Le Hartani fait signe à Lalla de s’approcher de l’ouverture. Puis il s’assoit sur les pierres, lentement, pour ne pas créer d’éboulements. Lalla s’assoit un peu derrière lui, frissonnante à cause du vertige. En bas, tout en bas de la falaise, elle aperçoit-dans la brume la grande plaine déserte, les torrents asséchés. À l’horizon, il y a une vapeur ocre qui s’étale : c’est le commencement du désert. C’est là que Hartani s’en va, quelquefois, tout seul, sans rien emporter d’autre qu’un peu de pain enveloppé dans un mouchoir. C’est à l’est, là où la lumière du soleil est la plus belle, si belle qu’on voudrait faire comme le Hartani, courir pieds nus dans le sable, bondir par-dessus les pierres coupantes et les ravins, aller toujours plus loin dans la direction du désert.

« C’est beau, Hartani ! »

Parfois Lalla oublie que le berger ne peut pas comprendre. Quand elle lui parle, il tourne son visage vers elle, et ses yeux brillent, ses lèvres cherchent à imiter les mouvements du langage. Puis, il fait une grimace et Lalla se met à rire.

« Oh ! »

Elle lui montre du doigt un point noir immobile au centre de l’espace. Le Hartani regarde un instant dans la direction du point, et il fait avec la main le signe de l’oiseau, index replié, les trois derniers doigts écartés comme les plumes de l’oiseau. Le point glisse lentement au centre du ciel, il tourne un peu sur lui-même, il descend, il s’approche. Maintenant, Lalla distingue bien son corps, sa tête, ses ailes aux rémiges écartées. C’est un épervier qui cherche sa proie, et qui glisse sur les courants du vent, silencieusement, comme une ombre.

Lalla le regarde longtemps, le cœur battant. Elle n’a jamais rien vu d’aussi beau que cet oiseau qui trace ses cercles lents dans le ciel, très haut au-dessus de la terre rouge, seul et silencieux dans le vent, dans la lumière du soleil, et qui bascule par moments vers le désert, comme s’il allait tomber. Le cœur de Lalla bat plus fort, parce que le silence de l’oiseau fauve entre en elle, fait naître la peur. Son regard est fixé sur l’épervier, elle ne peut pas l’en détacher.

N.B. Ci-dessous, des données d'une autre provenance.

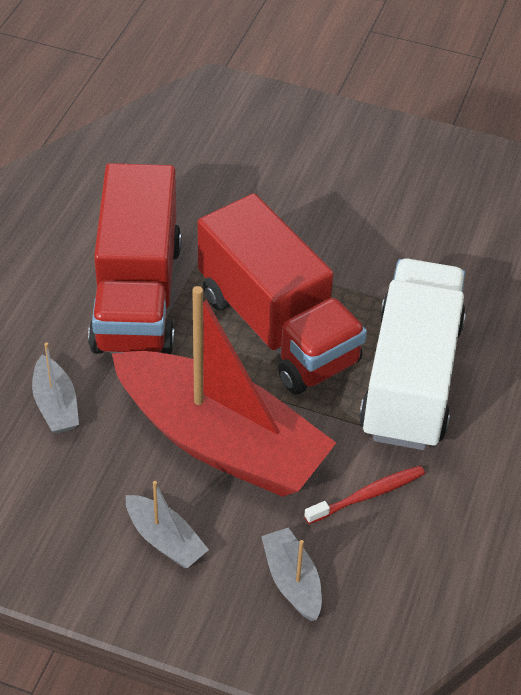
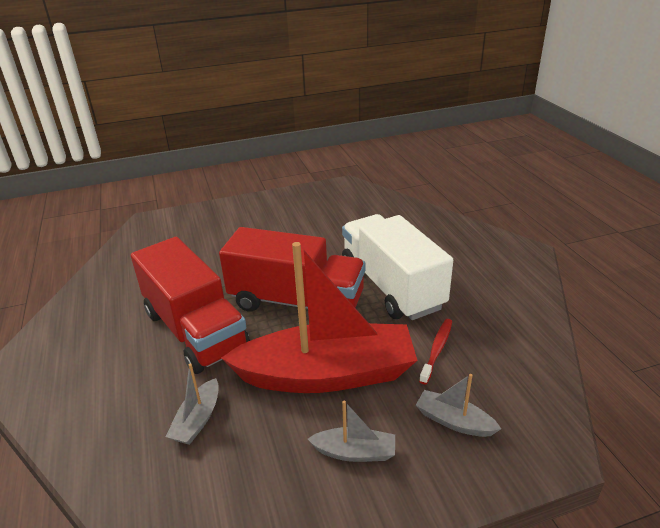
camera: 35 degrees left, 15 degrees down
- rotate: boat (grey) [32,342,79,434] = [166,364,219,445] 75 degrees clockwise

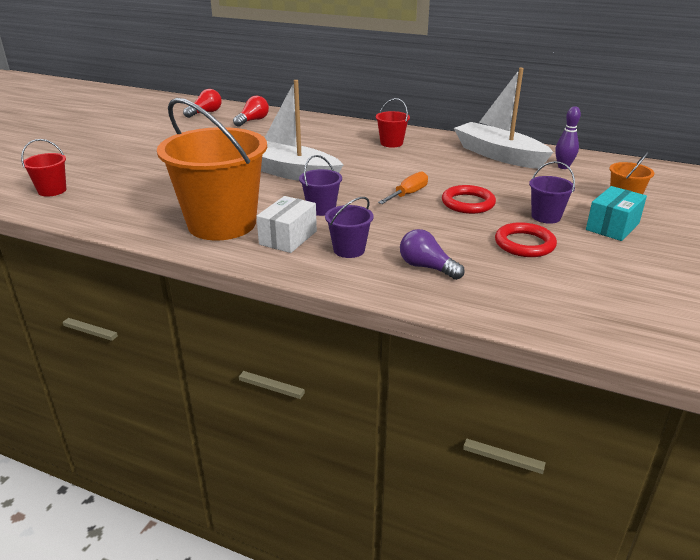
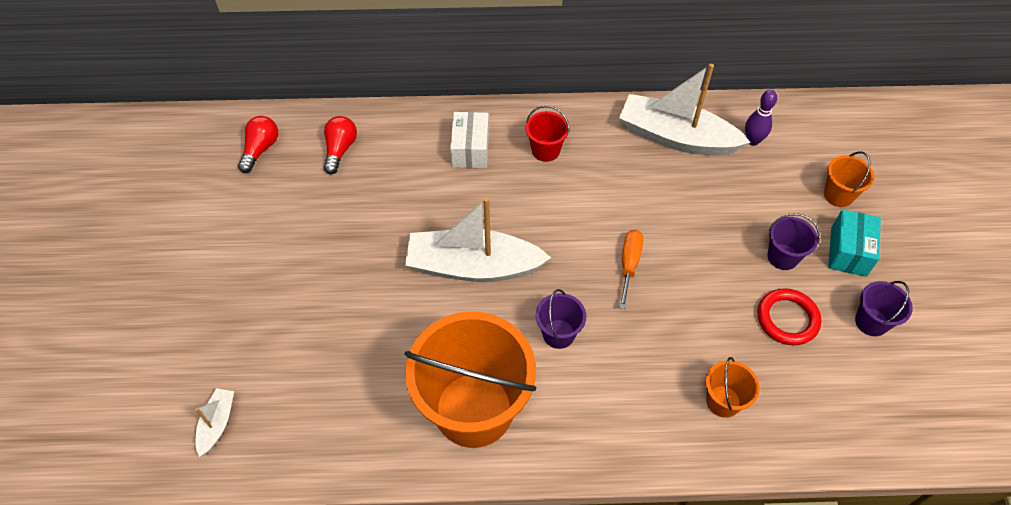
camera: 25 degrees left, 25 degrees up
- delete: ring (red) [442,185,496,214]
- move: box (white) [256,196,317,253] to [450,112,489,168]
- move: bucket (purple) [325,197,374,258] to [855,281,913,336]
- replace: bucket (red) [21,139,66,197] to boat (white) [195,388,234,457]
- replace: light bulb (purple) [400,229,465,280] to bucket (orange) [706,357,760,418]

Le terrible silence du centre du ciel, le froid de l’air libre, surtout la lumière qui brûle, tout cela l’étourdit, creuse un vertige. Elle appuie sa main sur le bras du Hartani, pour ne pas tomber en avant vers le vide. Lui aussi regarde l’épervier. Mais c’est comme si l’oiseau était son frère, et que rien ne les séparait. Ils ont le même regard, le même courage, ils partagent le silence interminable du ciel, du vent et du désert.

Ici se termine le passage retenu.